• SHORT EXERCISE: Can you copy out every line of the material below, character for character, and leave out the pictures?
━━━
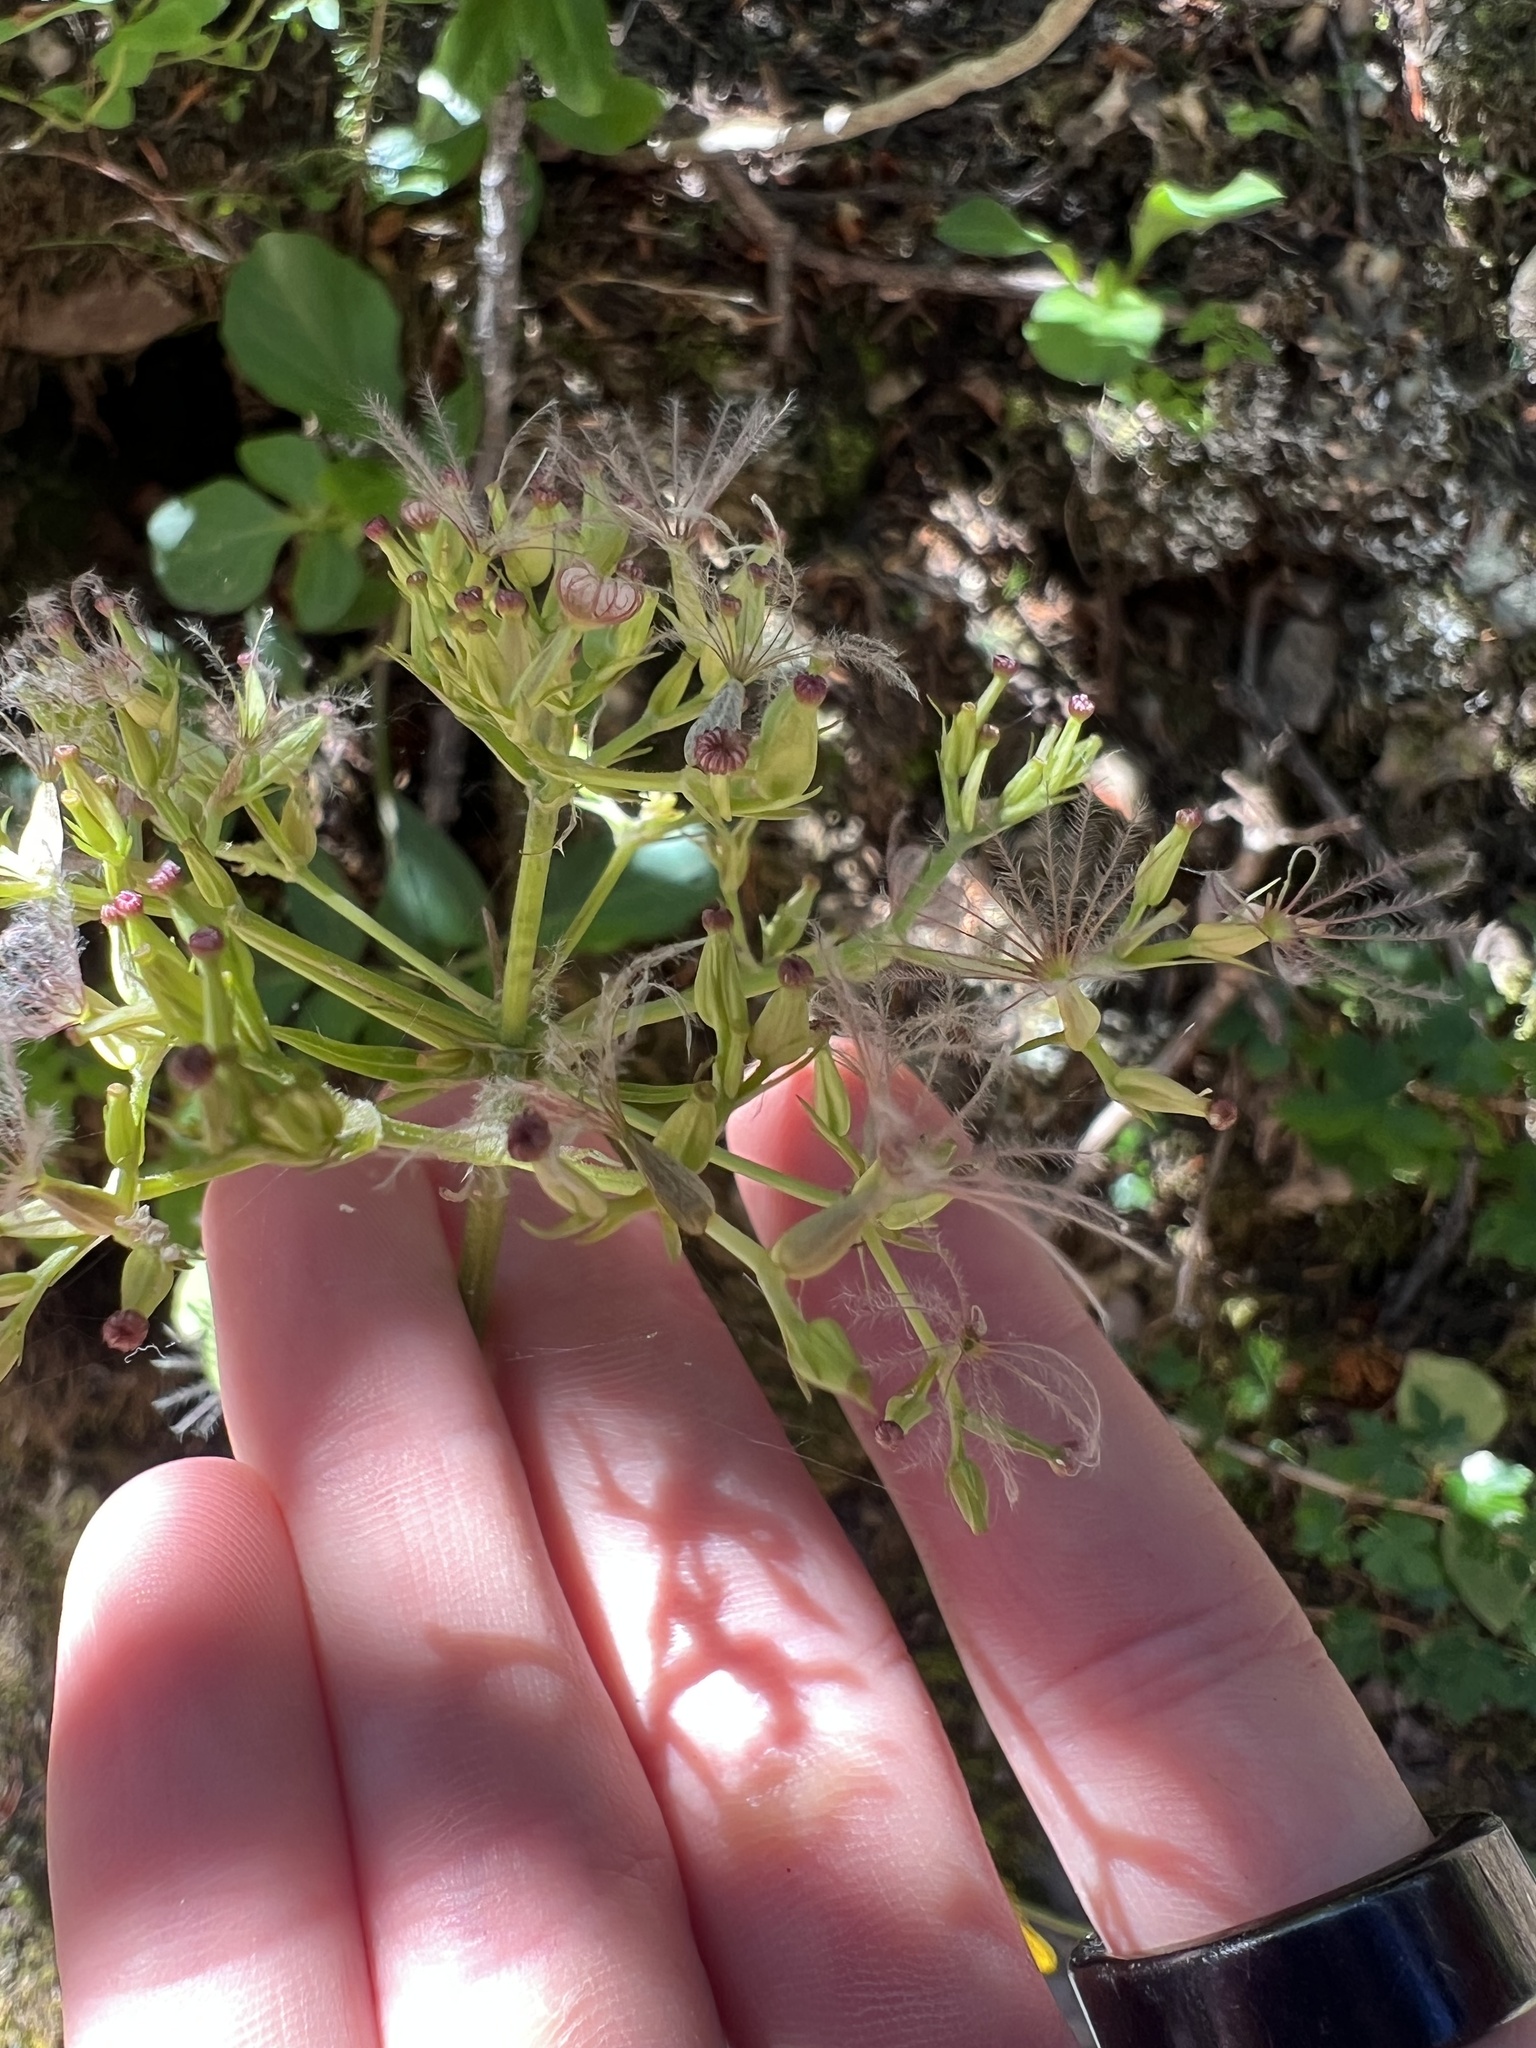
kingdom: Plantae
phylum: Tracheophyta
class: Magnoliopsida
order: Dipsacales
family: Caprifoliaceae
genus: Valeriana
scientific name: Valeriana sitchensis
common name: Pacific valerian
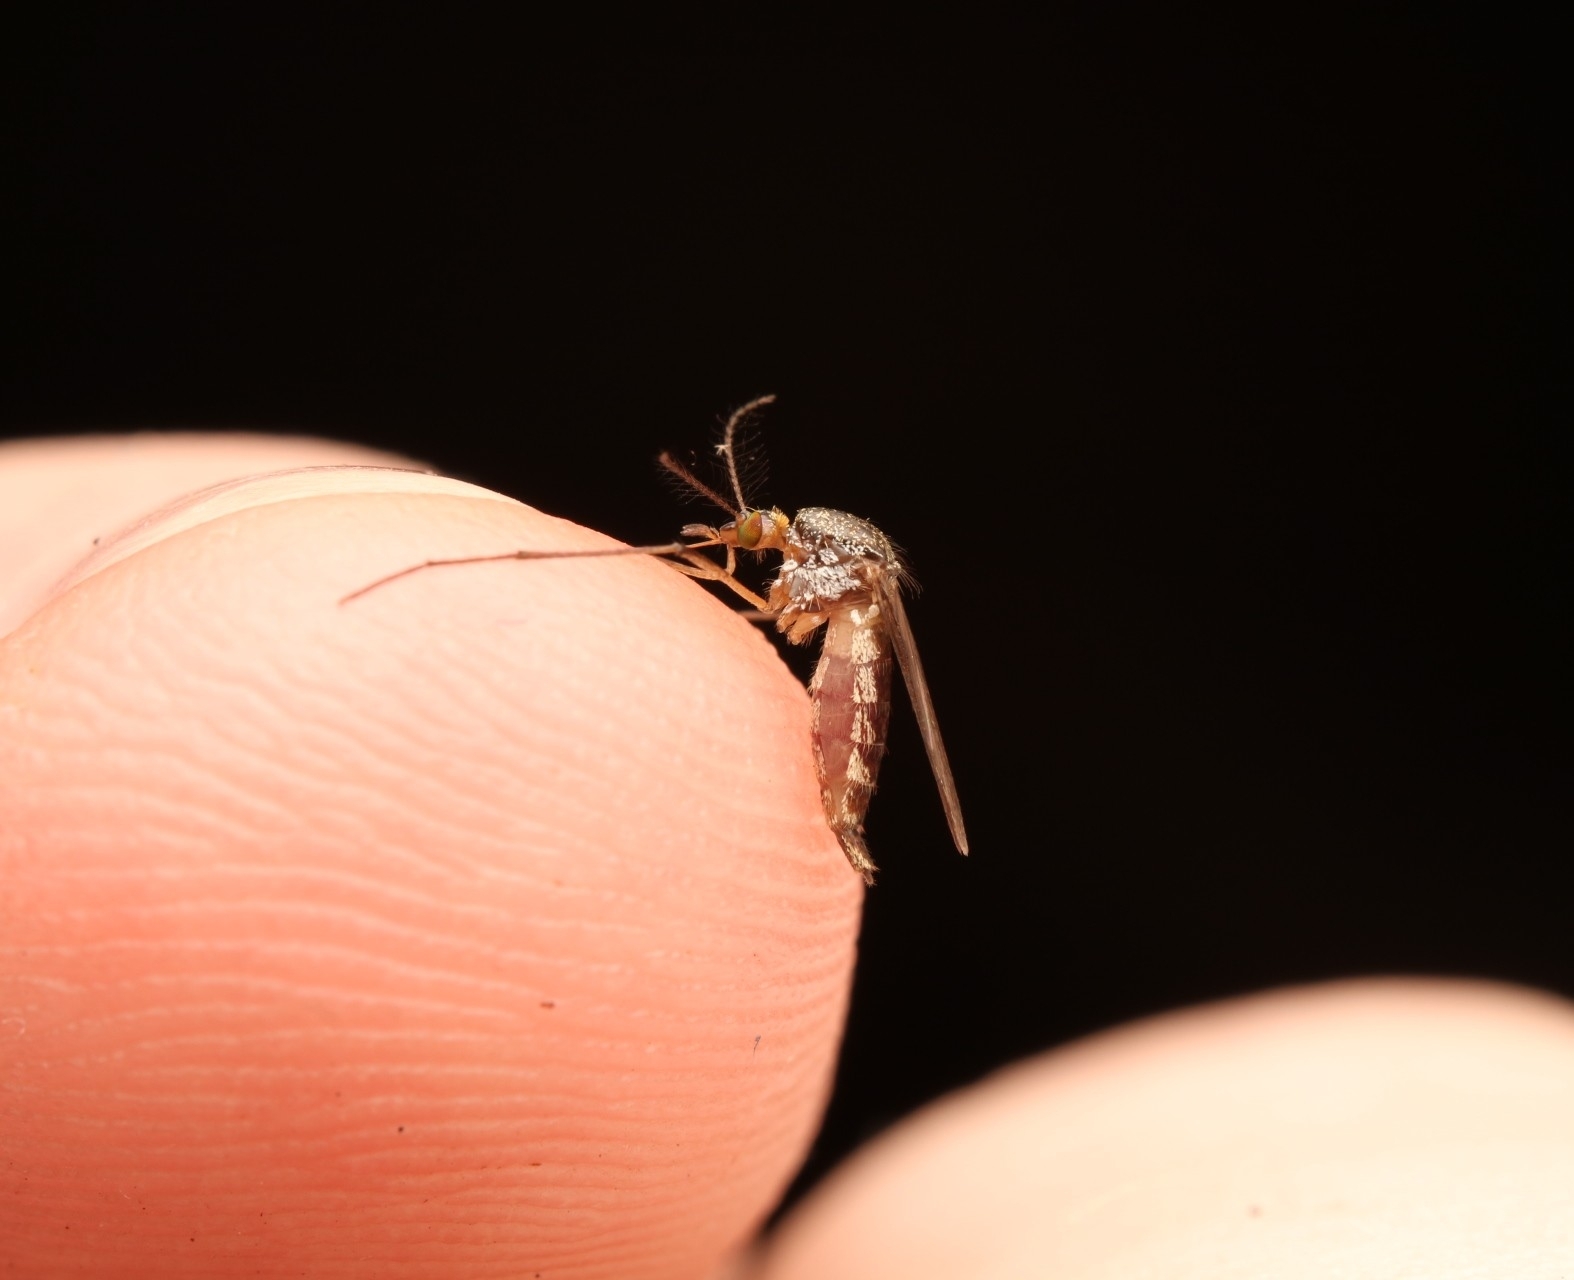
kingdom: Animalia
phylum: Arthropoda
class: Insecta
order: Diptera
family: Culicidae
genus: Psorophora
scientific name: Psorophora ferox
━━━
• WRITTEN RESPONSE:
kingdom: Plantae
phylum: Tracheophyta
class: Magnoliopsida
order: Dipsacales
family: Caprifoliaceae
genus: Valeriana
scientific name: Valeriana sitchensis
common name: Pacific valerian
kingdom: Animalia
phylum: Arthropoda
class: Insecta
order: Diptera
family: Culicidae
genus: Psorophora
scientific name: Psorophora ferox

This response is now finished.